## [Saved entries]
"""
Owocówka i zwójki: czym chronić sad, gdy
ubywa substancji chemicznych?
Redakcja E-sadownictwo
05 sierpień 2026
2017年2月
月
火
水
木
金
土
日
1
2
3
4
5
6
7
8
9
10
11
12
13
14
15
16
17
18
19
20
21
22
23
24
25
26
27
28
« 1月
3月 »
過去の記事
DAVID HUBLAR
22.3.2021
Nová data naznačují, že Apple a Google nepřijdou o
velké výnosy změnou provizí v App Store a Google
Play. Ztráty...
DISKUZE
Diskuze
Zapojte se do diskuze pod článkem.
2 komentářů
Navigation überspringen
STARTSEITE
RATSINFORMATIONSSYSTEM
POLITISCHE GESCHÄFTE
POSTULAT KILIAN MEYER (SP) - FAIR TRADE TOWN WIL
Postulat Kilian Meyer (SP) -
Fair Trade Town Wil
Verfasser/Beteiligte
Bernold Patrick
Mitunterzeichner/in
"""
"""
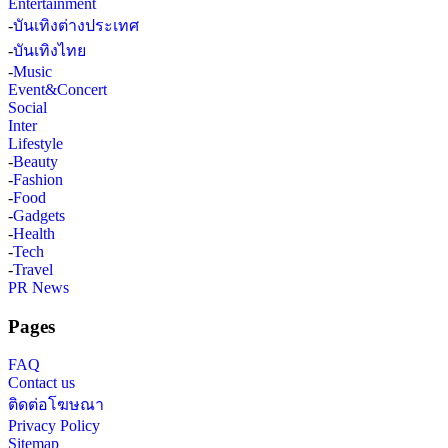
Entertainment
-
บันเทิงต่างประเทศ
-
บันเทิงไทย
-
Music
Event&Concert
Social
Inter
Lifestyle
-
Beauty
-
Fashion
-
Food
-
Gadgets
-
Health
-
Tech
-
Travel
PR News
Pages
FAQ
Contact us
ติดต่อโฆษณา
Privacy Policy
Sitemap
"""
## [THE PROBLEM]
Output the stretch of the listing that starts at the line containing "Owocówka i zwójki: czym chronić sad, gdy" and ends at the line containing "RATSINFORMATIONSSYSTEM", both ends included, as a JSON list of strings with one string per line and no blank lines.

## [EXERCISE SOLUTION]
[
  "Owocówka i zwójki: czym chronić sad, gdy",
  "ubywa substancji chemicznych?",
  "Redakcja E-sadownictwo",
  "05 sierpień 2026",
  "2017年2月",
  "月",
  "火",
  "水",
  "木",
  "金",
  "土",
  "日",
  "1",
  "2",
  "3",
  "4",
  "5",
  "6",
  "7",
  "8",
  "9",
  "10",
  "11",
  "12",
  "13",
  "14",
  "15",
  "16",
  "17",
  "18",
  "19",
  "20",
  "21",
  "22",
  "23",
  "24",
  "25",
  "26",
  "27",
  "28",
  "« 1月",
  "3月 »",
  "過去の記事",
  "DAVID HUBLAR",
  "22.3.2021",
  "Nová data naznačují, že Apple a Google nepřijdou o",
  "velké výnosy změnou provizí v App Store a Google",
  "Play. Ztráty...",
  "DISKUZE",
  "Diskuze",
  "Zapojte se do diskuze pod článkem.",
  "2 komentářů",
  "Navigation überspringen",
  "STARTSEITE",
  "RATSINFORMATIONSSYSTEM"
]